YOUR ASSIGNMENT: Could you copy every line of the data that contains the word "down"?

SUPPLIED RECORDS:
⟨
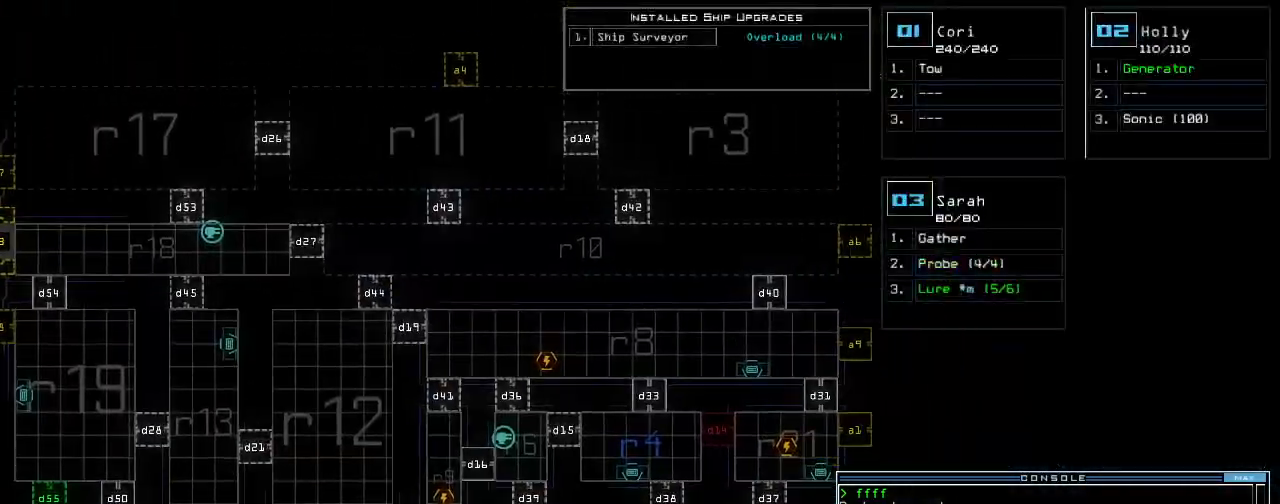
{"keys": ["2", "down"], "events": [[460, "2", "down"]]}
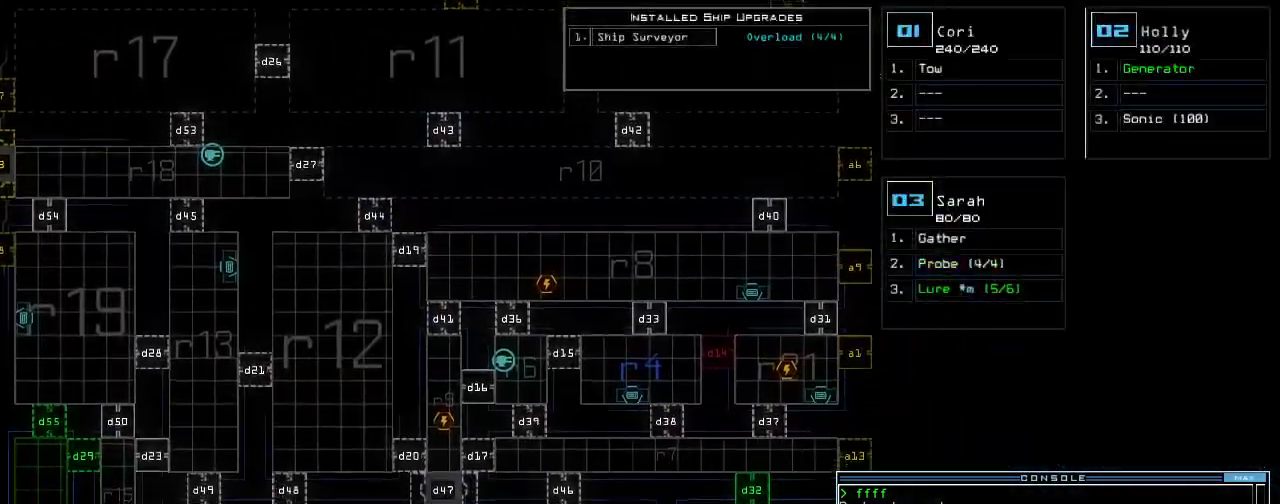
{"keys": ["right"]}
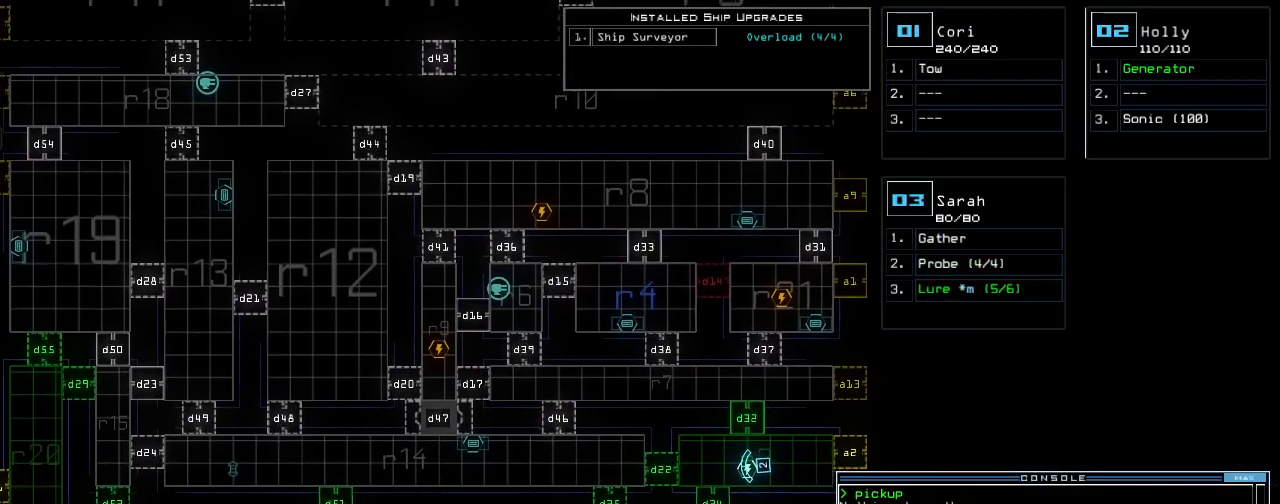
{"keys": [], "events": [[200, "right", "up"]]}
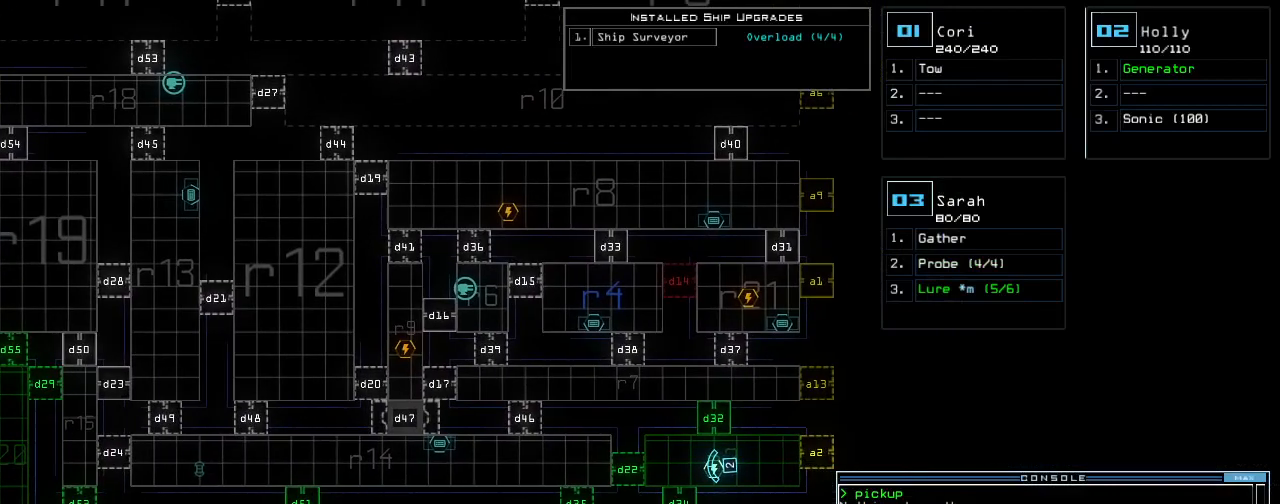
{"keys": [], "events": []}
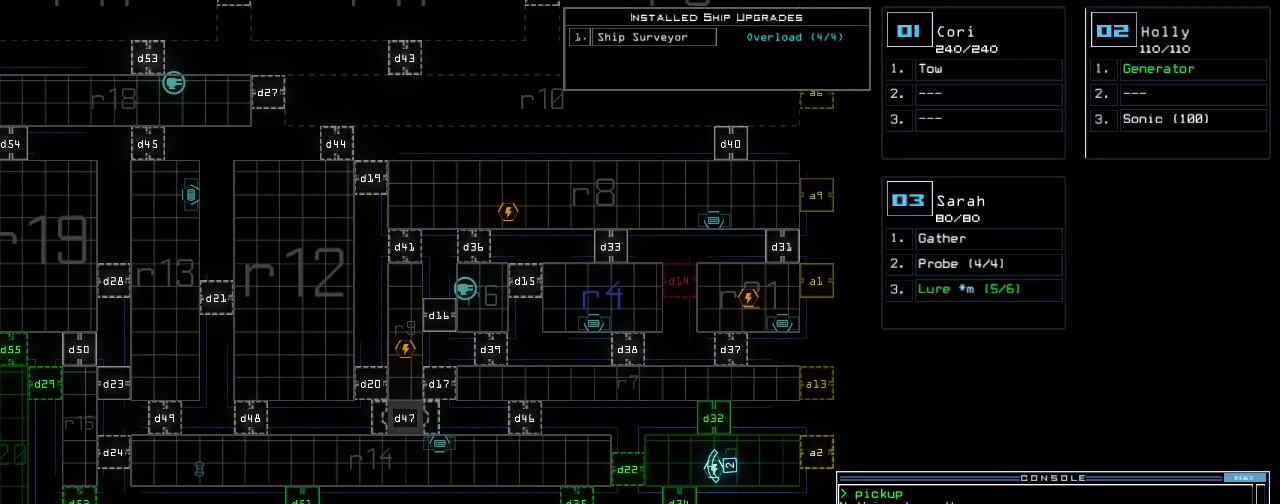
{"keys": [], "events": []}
⟩
⟨
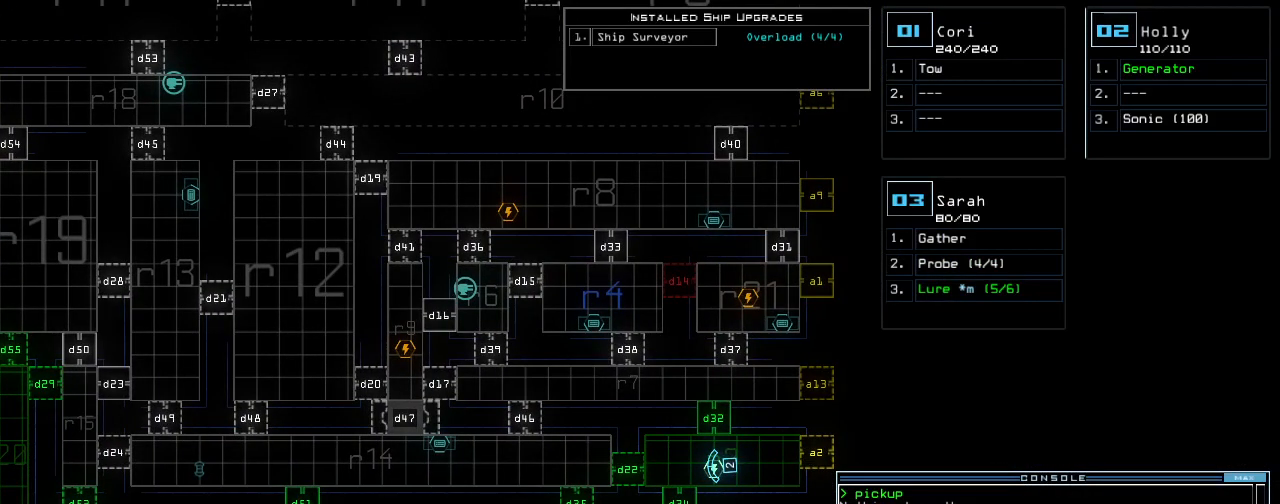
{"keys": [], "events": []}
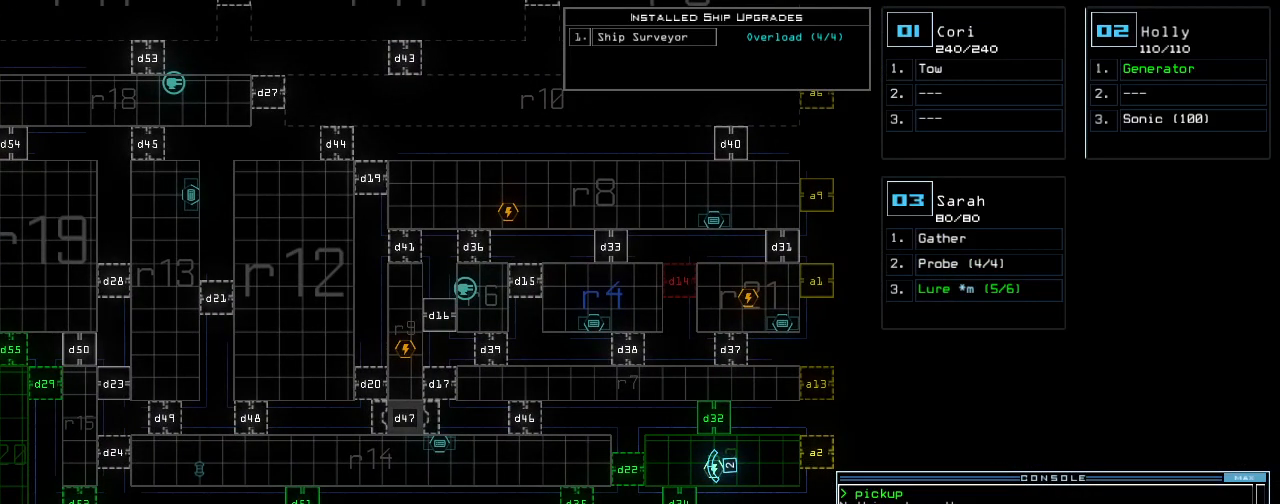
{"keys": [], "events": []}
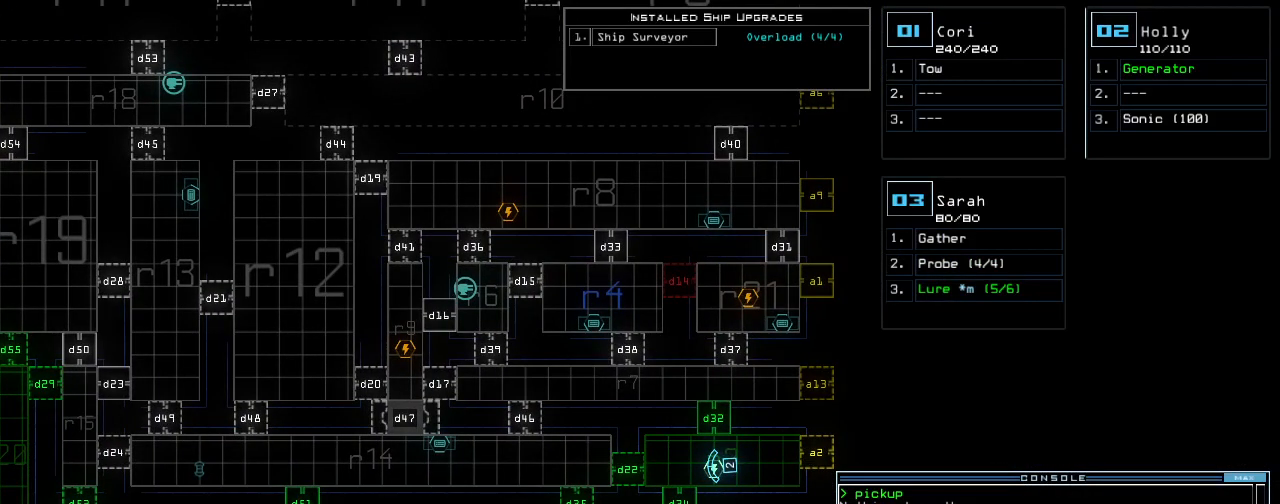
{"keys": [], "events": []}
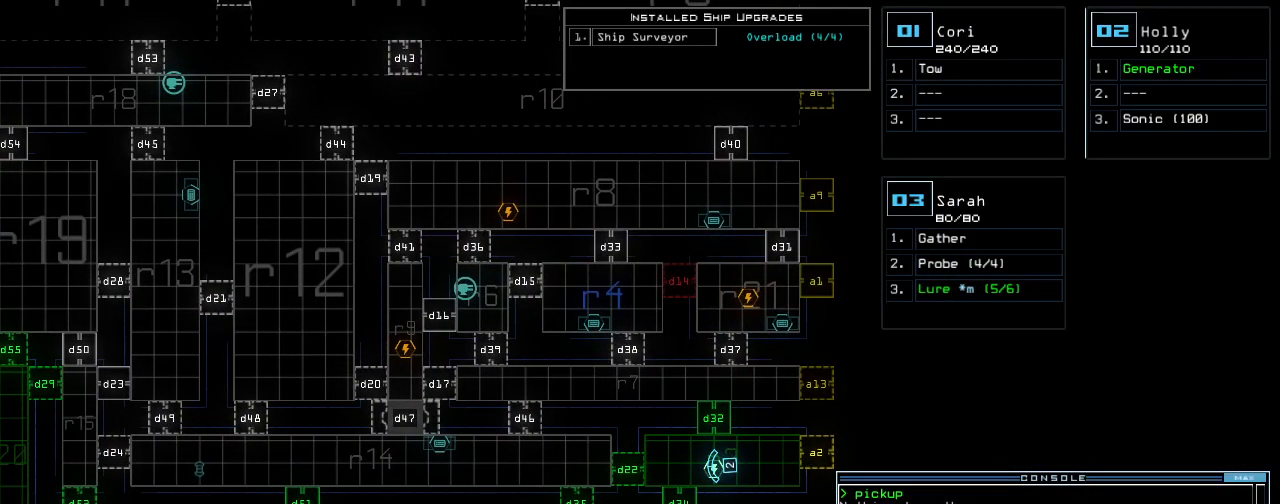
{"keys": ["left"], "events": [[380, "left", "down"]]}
⟩
RESULT BELOW:
{"keys": ["2", "down"], "events": [[460, "2", "down"]]}
{"keys": ["left"], "events": [[380, "left", "down"]]}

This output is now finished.